Hide Forgot
Description of problem: ---------------------- I deployed a nfsganesha+gpnas setup from colonizer successfully. When a node is rebooted the VIP failovers to the one of the remaining nodes, as expected. However, once the node is up, the VIP must failback over to the node. However, this is not happening for a ganesha cluster deployed using colonizer Seem like the mistake is due to the fact that we are making multiple duplicate entries in below conf file [root@g1-1 ~]# #tail /run/gluster/shared_storage/nfs-ganesha/ganesha.conf %include "/var/run/gluster/shared_storage/nfs-ganesha/exports/export.gluster1.conf" %include "/var/run/gluster/shared_storage/nfs-ganesha/exports/export.gluster1.conf" %include "/var/run/gluster/shared_storage/nfs-ganesha/exports/export.gluster1.conf" %include "/var/run/gluster/shared_storage/nfs-ganesha/exports/export.gluster1.conf" We must be making only one entry Version-Release number of selected component (if applicable): ---------------- colonizer-1.1-2 How reproducible: -------------- always Steps to Reproduce: 1.setup a gpnas+ganesha deployment on 4 node through colonizer 2.after setup is successful, mount the arbiter volume on nfs protocol using one of the vips (say of node3) 3.now reboot node3 Actual results: -------------- the vip fails over to another node successfully, but doenst failback to node3 post it coming online
(In reply to nchilaka from comment #0) > Seem like the mistake is due to the fact that we are making multiple > duplicate entries in below conf file > > > [root@g1-1 ~]# #tail /run/gluster/shared_storage/nfs-ganesha/ganesha.conf > %include > "/var/run/gluster/shared_storage/nfs-ganesha/exports/export.gluster1.conf" > %include > "/var/run/gluster/shared_storage/nfs-ganesha/exports/export.gluster1.conf" > %include > "/var/run/gluster/shared_storage/nfs-ganesha/exports/export.gluster1.conf" > %include > "/var/run/gluster/shared_storage/nfs-ganesha/exports/export.gluster1.conf" I can't reproduce this situation in my lab -- there is only a single include entry in the ganesha.conf file after a NFS deployment on the GP-NAS configuration. I also don't see what in the gluster-colonizer could lead to this. Adding that include line is not an operation performed by the colonizer plays, but rather the result of the standard nfs-ganesha enablement. It's conceivably possible, though, that a play that should execute on only one node is instead executing on multiple nodes, leading to this result. Can you provide the gluster-colonizer.log file from a run that included this effect of multiple entries in the ganesha.conf file?

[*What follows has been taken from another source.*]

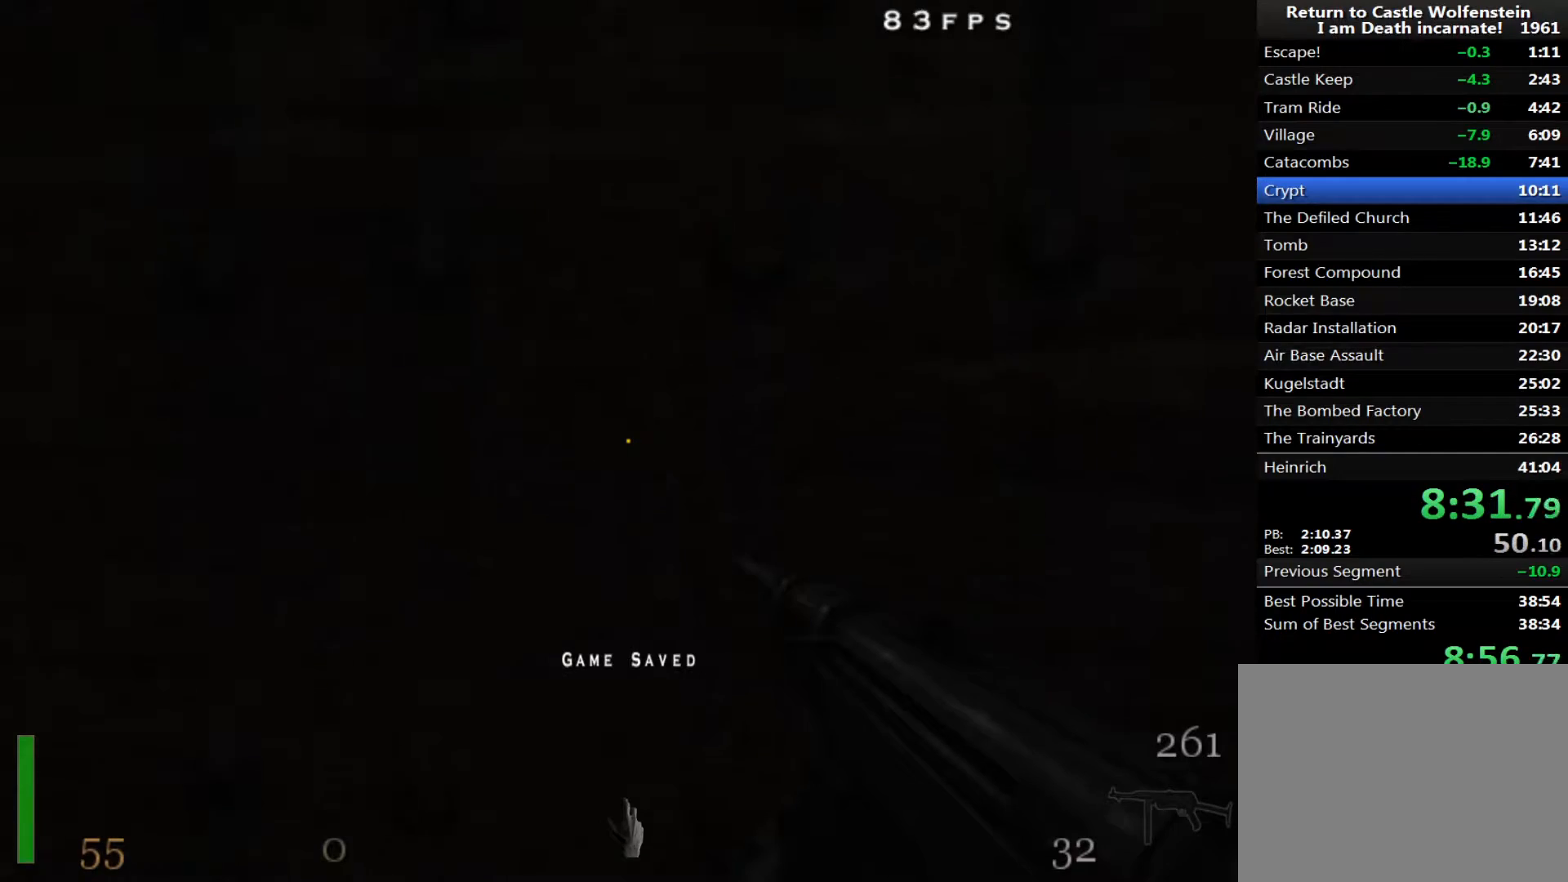
{"keys": ["shift"], "mouse": [], "events": []}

Lab tests also show that fail-back is working when the shutdown node comes back online. We'll need more information about the problem specifics to triage this further.
This has popped up in another physical lab. I've tried to step through the the playbooks to watch for where the problem happens, but when I do, it doesn't happen at all. So the reproducer for the problem is elusive. One option is to simply proactively mitigate the problem with an additional play or two.